Chuck hält einen Moment inne, er scheint tief in Gedanken versunken zu sein. Er nutzt seine Hände um zu zählen. Zwei genügen nicht.
"Achtzehn. Die meisten davon habe ich gepfählt."

"Daher auch sein Name, du Dummkopf!", wirft John vorwurfsvoll ein.

Wir laufen sehr lange und legen eine weite Strecke zurück. So langsam schmerzen mir die Füße und mein Rücken tut weh, da ich es noch nicht gewohnt bin den schweren Rucksack so lange zu tragen. Der Rucksack ist gepackt mit sämtlichen nützlichen Ausrüstungsgegenständen: Moderne Tageslichtlampen, Knoblauchspray, Handspiegel, einer Axt, aber auch ganz klassische Utensilien zur Vampirbekämpfung wie ein großes Kruzifix oder einen Holzpflock führe ich mit mir.

Wir sind schon fast am Ende unserer Nachtwache, da weichen wir auf Befehl von Chuck von der geplanten Route ab. "Ich hab da mal was gehört, dem Hinweis könnten wir heute noch kurz nachgehen."

"Was haben Sie gehört, Herr Hauptmann?", frage ich um mich so gut es geht darauf vorzubereiten auf was auch immer uns erwartet.

"Nur ein Hinweis, nichts konkretes. Bleib fokussiert!", schnauzt mich Chuck an. Ich gehorche.
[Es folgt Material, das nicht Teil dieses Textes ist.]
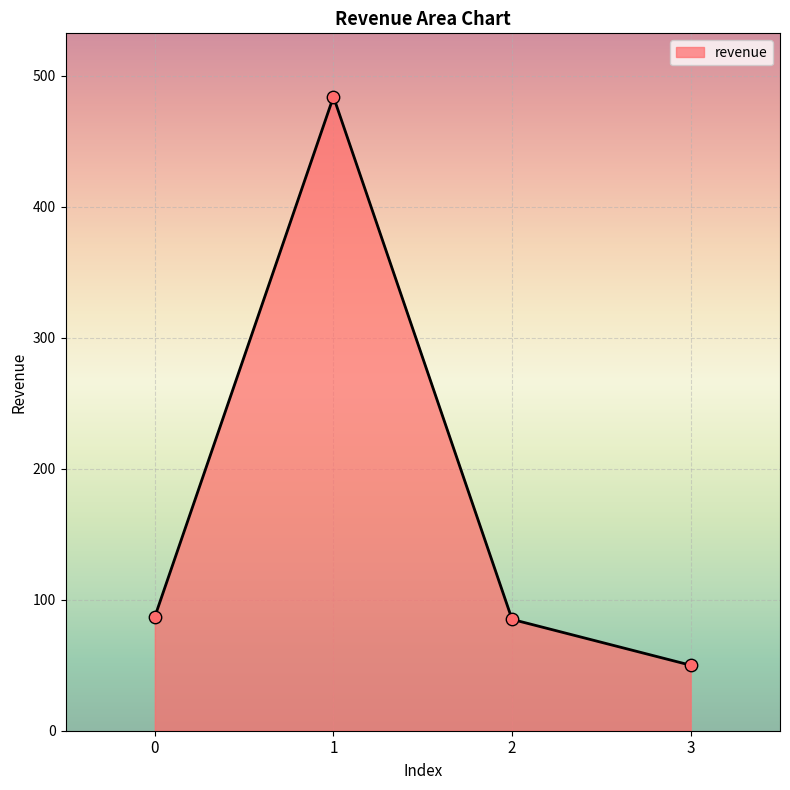

Between 3 and 2, which is larger?

2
Ich bin Novize und zu Gehorsam verpflichtet. Wir marschieren noch eine ganze Weile, passieren enge Gassen und Plätze, die wie ausgestorben wirken, bis Chuck vor einem windschiefen Wohnhaus innehält. Das Gebäude sieht total heruntergekommen aus und ist in einem erbärmlichen Zustand.
Im Haus ist es stockfinster und es sieht verlassen aus. Auf mich wirkt es so, als hätten hier schon mehrere Jahre keine Menschen mehr gewohnt. Die breite Eingangstür ist mit mehreren Brettern vernagelt. Ebenso die Fenster, deren dreckige Scheiben teilweise eingeworfen wurden. Der Putz bröckelt von den Hauswänden und einige Dachziegel waren bereits vom Dach herunter auf den Boden gestürzt.
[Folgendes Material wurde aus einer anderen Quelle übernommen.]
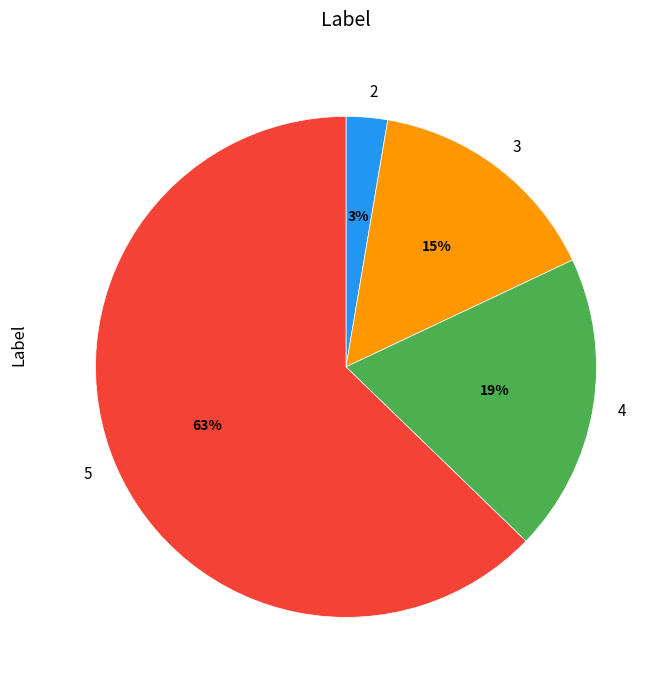

True or false: 5 accounts for 63% of the total.

True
Wir stehen eine Weile vor dem Gebäude und inspizieren es, während John es auskundschaftet. Irgendwann kommt er zurück und erstattet Bericht: "Es gibt ein paar Indizien, dass dieses verlassene Haus ein Unterschlupf für einen oder mehrere Vampire darstellen könnte. Wenn wir die Kellertreppe runtergehen, können wir uns Zutritt verschaffen."
"Dann los, untersuchen wir das Haus!", entscheidet Chuck, "Steve und Bob sichern unseren Fluchtweg, die restlichen Novizen untersuchen das Kellergeschoss. Alle anderen gehen mit mir in die Wohnräume. Wenn hier ein Vampir ist, dann überraschen wir ihn eiskalt!"
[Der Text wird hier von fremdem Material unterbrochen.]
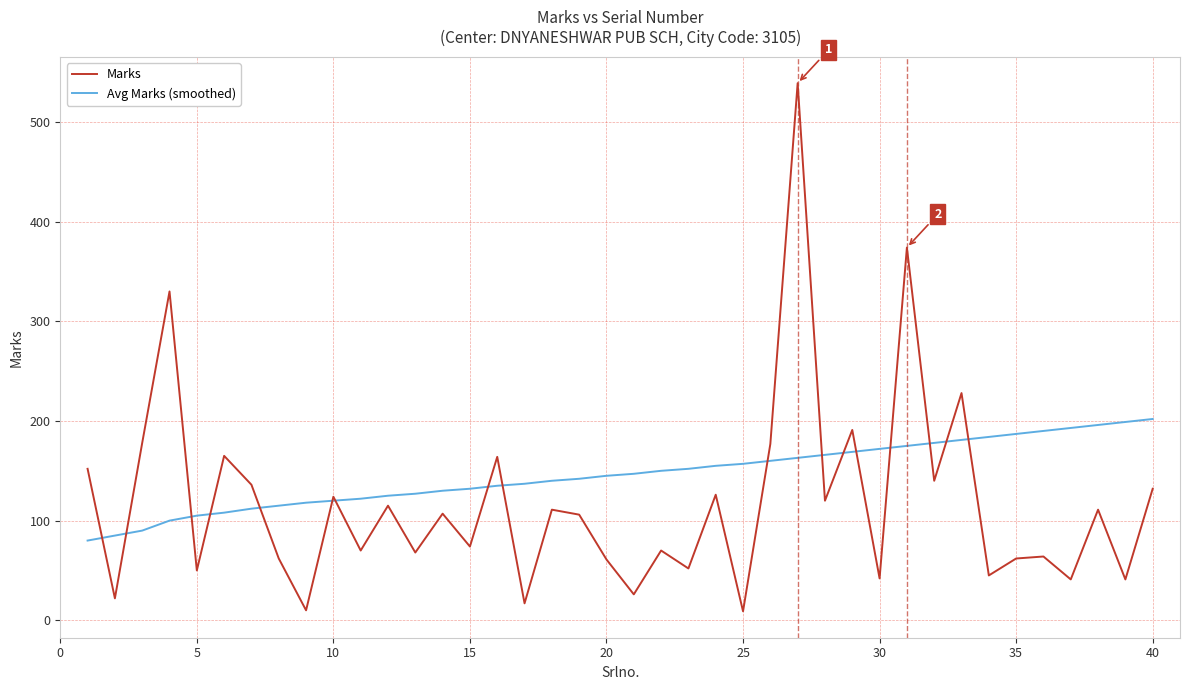

What is the greatest value displayed?

539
Entschlossen bewegen wir uns im Gänsemarsch durch den verwilderten Vorgarten und nehmen die Kellertreppe, die seitlich am Haus gelegen ist. Die Kellertür ist schnell geöffnet und kein wirkliches Hindernis.
Wir stehen nun im stockdunklen Keller. Mit unseren Taschenlampen versuchen wir uns in den Gemäuern zu orientieren. Während die Lichtkegel über Unrat und Müll, der sich hier im Keller angehäuft hatte, wandert, fühle ich mich euphorisch. Endlich darf ich auch mal etwas erleben! Ganz wie Chuck es befohlen hat, bleiben Steve und Bob, zwei Neulinge an der Treppe stehen. Akribisch prüfen sie ihre Ausrüstung und halten die Augen offen. Ganz wie wir es in der Ausbildung lernen. Chuck und die anderen Erfahrenen steigen eine alte Holztreppe empor, die unter ihren Füßen laut knarzt, selbst wenn sie sich bemühen leise zu sein. Ich und die verbliebenen Neulinge untersuchen die Kellerräume.
Man hätte es von außen niemals so groß eingeschätzt, aber allein der Keller ist riesig und besteht aus mehreren kleinen Räumen, die durch schmale Gänge miteinander verbunden sind. Im Gewölbe kann ich ausgeprägte Spinnennetze sehen und alles in allem erzeugt dieser Ort in mir ein Unbehagen.

"PRIWEN!"

Plötzlich vernehme ich unseren Schlachtruf irgendwo über mir im Haus in Begleitung von lautem Poltern. Diesen Ruf schreien wir lauthals wenn wir einen Vampir angreifen, damit diese Ungeheuer auch wissen, wer sie sogleich in die Hölle schickt.
Es folgen Schreie und dumpfe Schläge. Wir Neulinge sehen uns fragend an.
"Wir müssen zur Verstärkung eilen! Aber du bleibst hier und suchst weiter", entscheidet einer und zeigt auf mich. Er hat keinerlei Recht das zu entscheiden, aber alle außer mir nicken zustimmend und stürmen schnell durch die Gänge zur Holztreppe und dann nach oben.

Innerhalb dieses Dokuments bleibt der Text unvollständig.